## Work instructions:
[a] Answer each question from the patriotism excerpt, one line per answer, marked like the questions.
(i) Which three figures or groups does the excerpt name as users of the "god and country" trick?
(ii) In what year does the excerpt say Buz cheered for the security state?
(iii) What does the excerpt tell Buz to take his hand off?
[b] Please return the stretch of the patriotism excerpt from "Rather than using" to "like you do.", copied word for word.
(Excerpt to read begins)
He can't see this because he puts all his attention on the packaging, trusting that what's inside is just as attractive. This "god and country" bait-and-switch has enthralled, used, ruined, maimed and murdered sincere, blinkered patriots like Buz by the thousand and their selected victims by the million for centuries. It may be the oldest trick in the propaganda book. Nixon used it. Joe McCarthy used it. The Klan still uses it. And of course it's the primary extremist-Republican tactic today.
Rather than using the flag-as-robe test to define a patriot, Buz would do well to set the bar a little higher. A patriot who respects and embraces the core principles of this country vigorously defends the right of every citizen to vote freely and be treated equally under the law, rather than hide behind invented problems to conceal unhinged prejudices and fears. If you really care about the threat of the surveillance state, declare that you want it demolished along with the fear-mongering security state you cheered for in 2002, since they're part and parcel. If you really revere the flag, bear in mind that it's a symbol for a people, and not just the ones who look, act and think like you do.
If you care about extremist ideology, look to yourself first, it's right there under the feel-good trappings you love to love, Buz. And if you want to understand something you're reading, try taking your hand off the paranoid-victim throttle and pay attention. You're making a fool of yourself otherwise.
(Excerpt to read ends)
(Provided material begins)
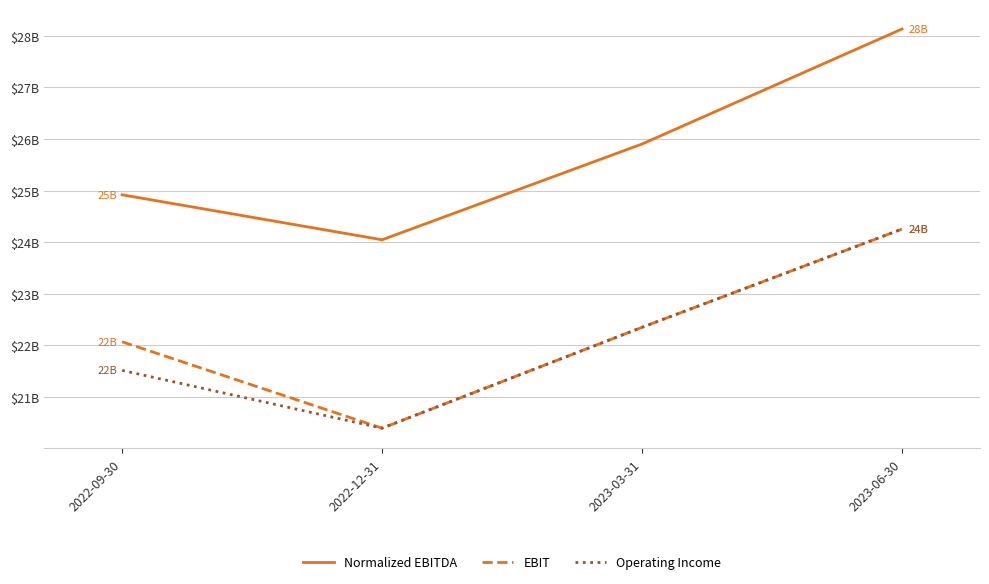

Which series has the largest range (max minus min)?

Normalized EBITDA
(Provided material ends)
## Solved problems:
[a]
(i) Nixon, Joe McCarthy and the Klan
(ii) 2002
(iii) The paranoid-victim throttle

[b]
Rather than using the flag-as-robe test to define a patriot, Buz would do well to set the bar a little higher. A patriot who respects and embraces the core principles of this country vigorously defends the right of every citizen to vote freely and be treated equally under the law, rather than hide behind invented problems to conceal unhinged prejudices and fears. If you really care about the threat of the surveillance state, declare that you want it demolished along with the fear-mongering security state you cheered for in 2002, since they're part and parcel. If you really revere the flag, bear in mind that it's a symbol for a people, and not just the ones who look, act and think like you do.